The United Mine Workers frequent the Carlton.
The CIO also played at the Carlton until a Negro delegate was barred. Most of the boys quit in a huff, and moved across 16th St. to the equally tony Hay-Adams, where Negroes are also barred.
Many labor unions are represented by female lobbyists, and some of these will turn a trick in the hay if that helps the sacred cause. The labor broads still don’t run as homely as some of the Congressmen’s wives. For unions and other such pressure cookers do not usually offer money, call-girls or liquor. They threaten to withhold votes back at home.
As soon as a freshman Congressman checks in, the union harpies make a grab for him. One whom we know, a Republican elected to fill an unexpired seat in a Democratic district, received a visit from a couple of union goons the first day he moved into his office. They gave him orders how to vote on a pending measure. Congressman John Saylor, who is six feet four, grabbed them by the necks and walked them to the wall, where he showed them his certificate of election.
“I thought I read my name here, not yours,” he said. Then he threw them out.
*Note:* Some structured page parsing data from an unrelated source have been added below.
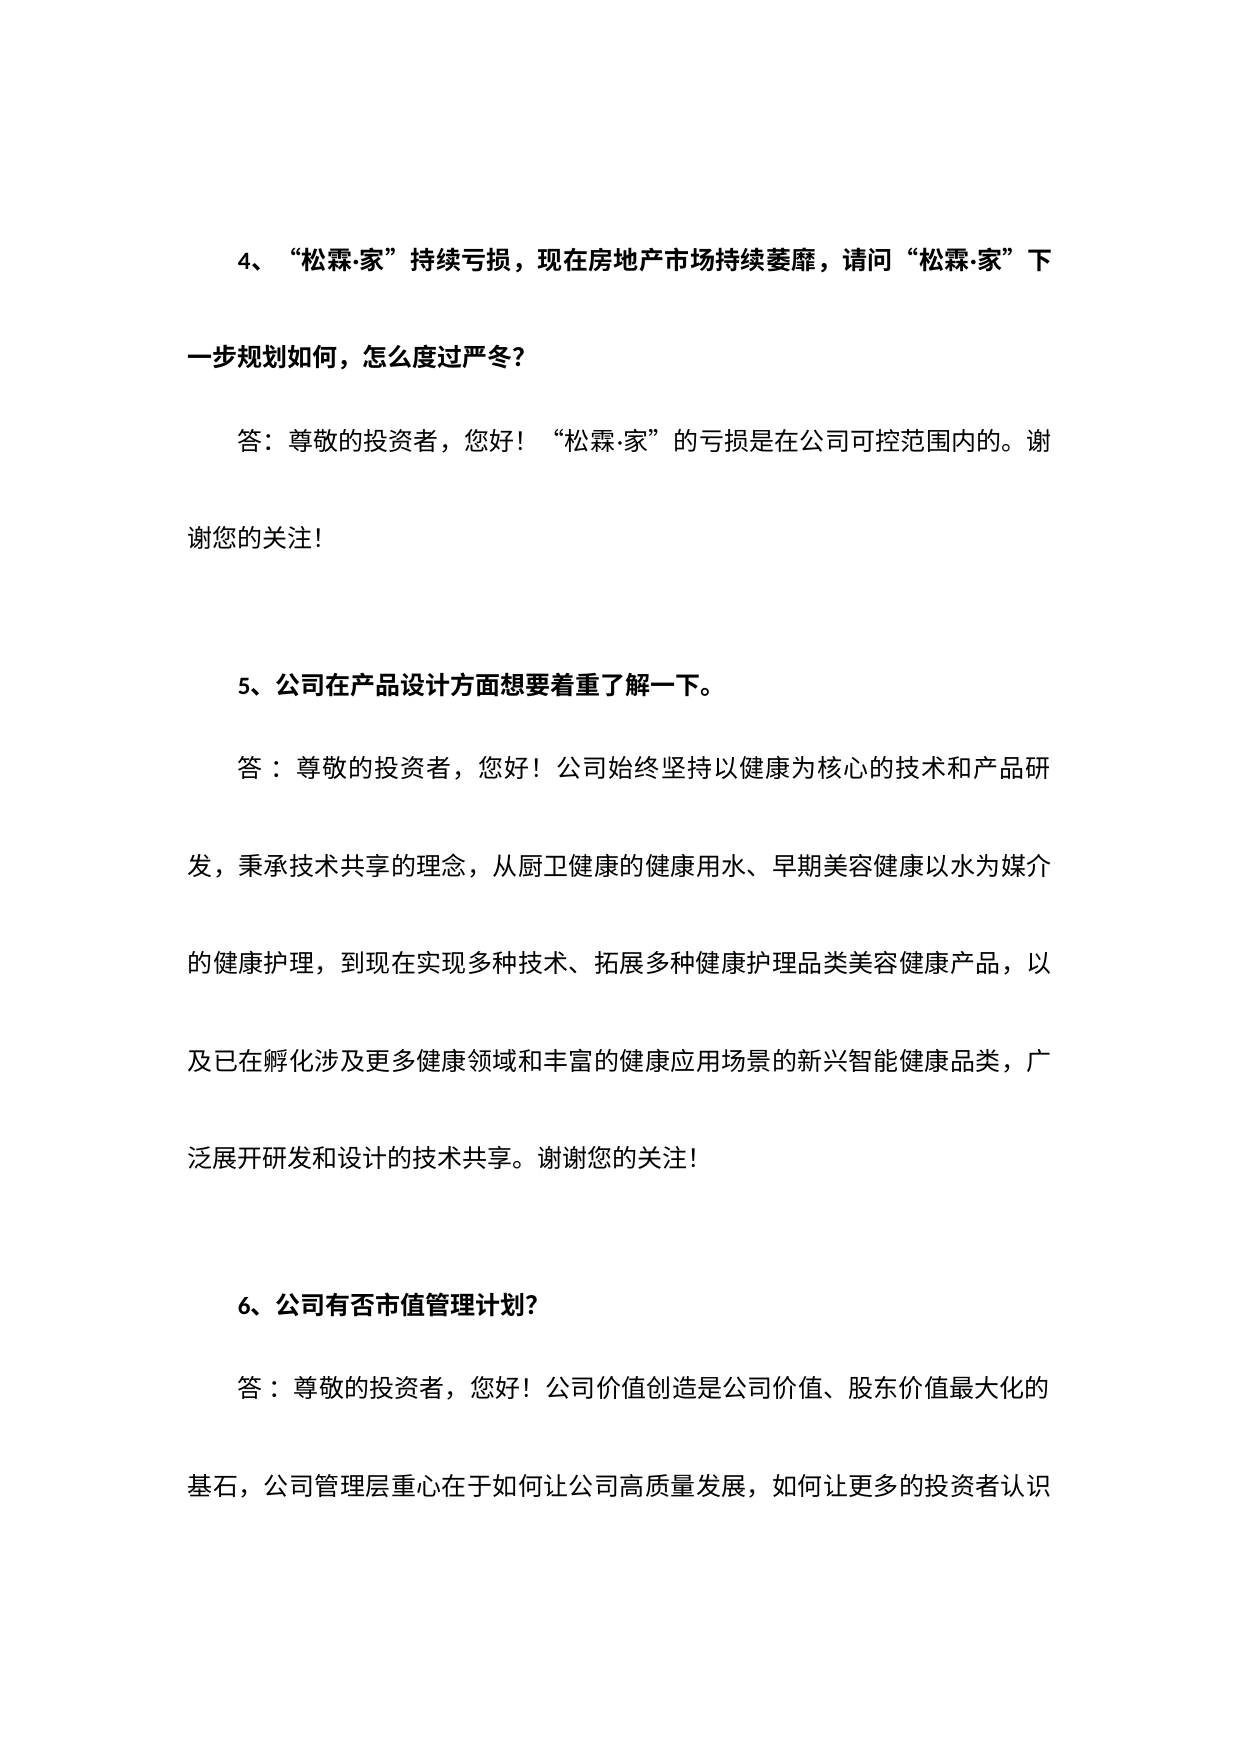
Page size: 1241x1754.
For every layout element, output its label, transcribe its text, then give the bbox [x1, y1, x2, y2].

text 答 ：尊敬的投资者，您好！公司始终坚持以健康为核心的技术和产品研发，秉承技术共享的理念，从厨卫健康的健康用水、早期美容健康以水为媒介的健康护理，到现在实现多种技术、拓展多种健康护理品类美容健康产品，以及已在孵化涉及更多健康领域和丰富的健康应用场景的新兴智能健康品类，广泛展开研发和设计的技术共享。谢谢您的关注！ [187, 734, 1053, 1189]
text 6、公司有否市值管理计划？ [187, 1271, 1053, 1336]
text 4、“松霖·家”持续亏损，现在房地产市场持续萎靡，请问“松霖·家”下一步规划如何，怎么度过严冬？ [187, 226, 1053, 388]
text 答：尊敬的投资者，您好！“松霖·家”的亏损是在公司可控范围内的。谢谢您的关注！ [187, 407, 1053, 569]
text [187, 1354, 1053, 1517]
text 5、公司在产品设计方面想要着重了解一下。 [187, 651, 1053, 716]
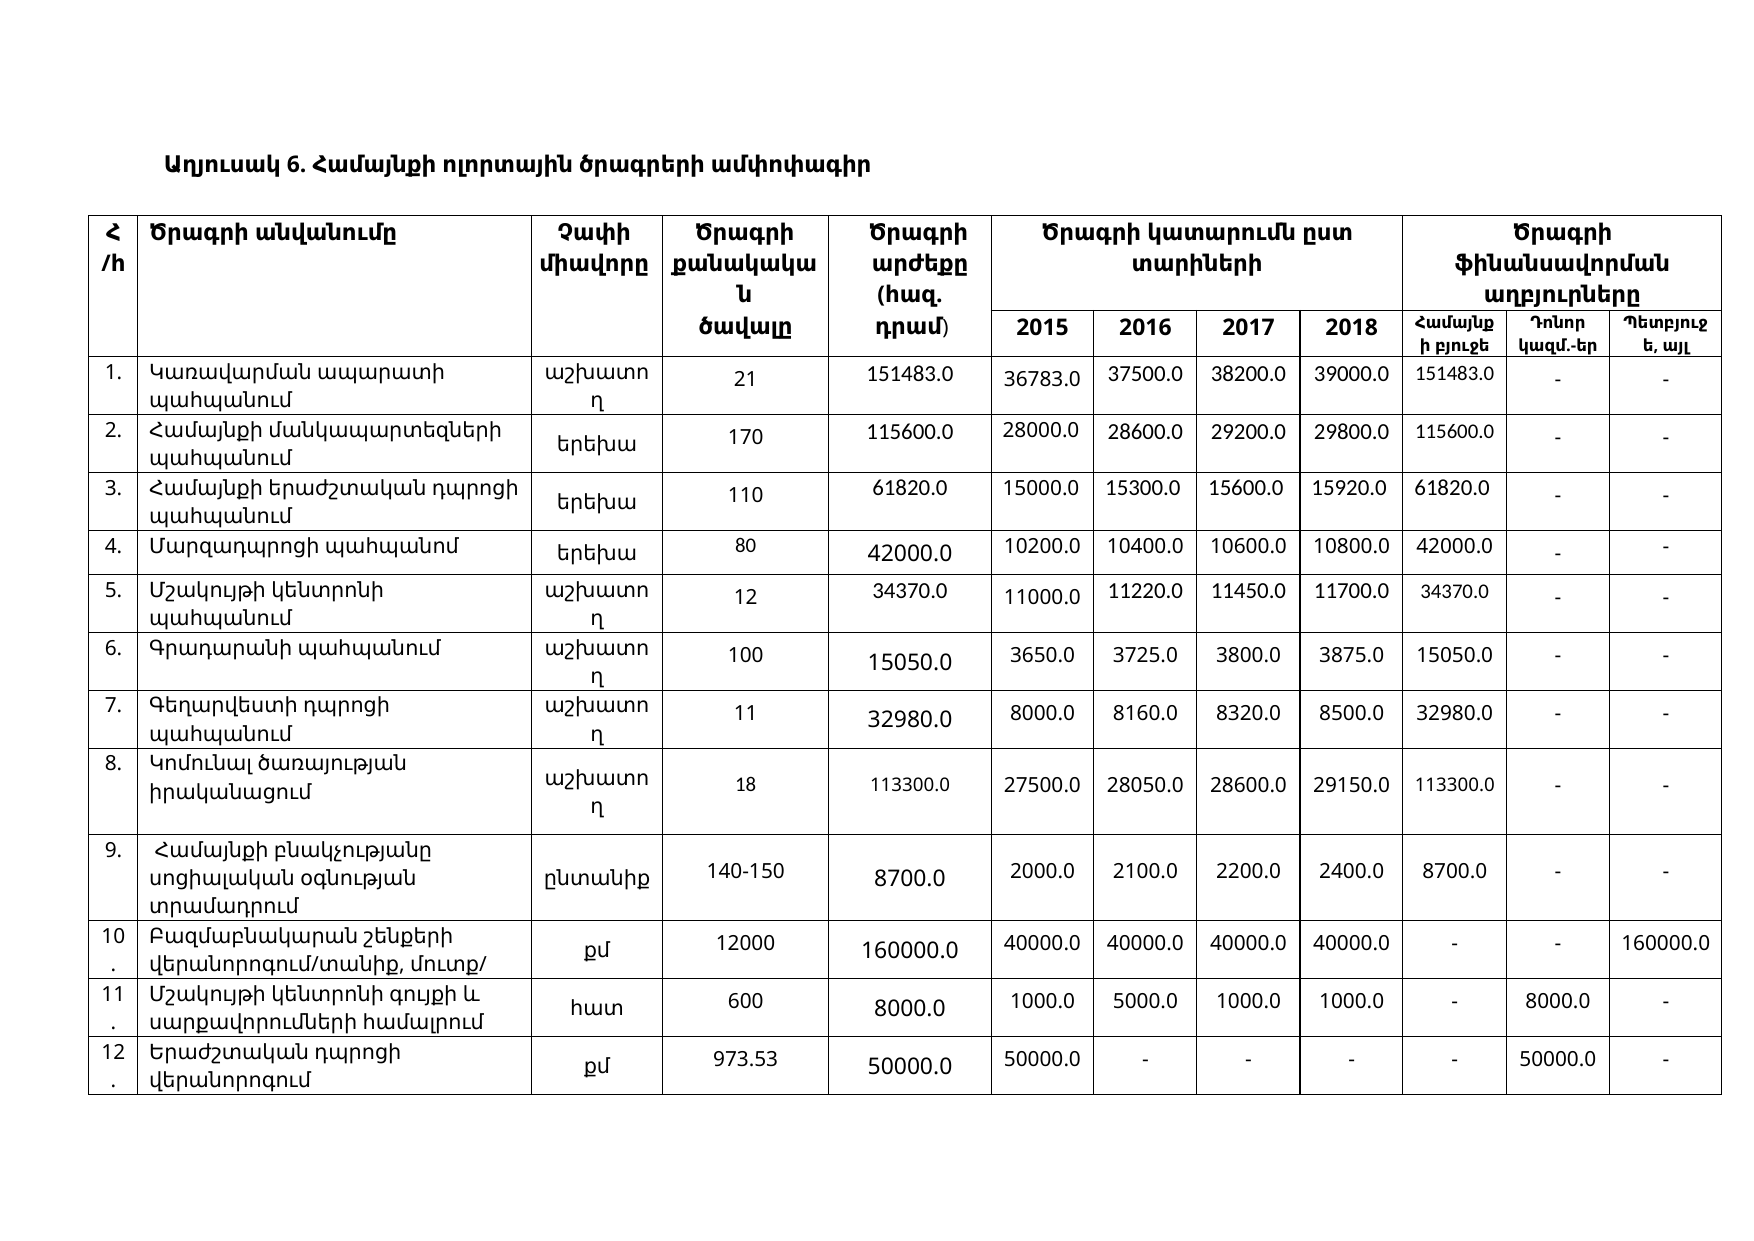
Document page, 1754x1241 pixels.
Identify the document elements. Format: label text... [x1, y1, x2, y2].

table_cell 8. [89, 749, 137, 834]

One of the most indefatigable female lobbyists is the daughter of former Senator Burt Wheeler. Though her father cleans up representing robber barons, her client is the left-wing United Electrical Workers Union. Congressmen report she’s a pest who coaxes with a smile, and if that doesn’t work, she threatens.
Old-timers in Congress will tell you about the dame lobbyist who represented some milk producers. She was a handsome woman, so voluptuously built that they referred to her as “Elsie the Cow.” Her lobbying career ended in 1937, when she was caught in a hotel room with a Congressman.
For all practical purposes, lobbyists representing unions and minority groups do not often buttonhole Congressmen directly. Dave Niles handles all labor and left-wing angles, and arranges for the votes and rewards or punishments.
Anna Rosenberg, friend of Niles, former New Dealer, practiced industrial relations successfully until her appointment as Assistant Secretary of Defense.
Lobbyists for government bureaus often double as unpaid fixers for pressure groups, using government funds. Entertainments of Congressmen by State Department officials at cocktail parties are referred to as “smokers.”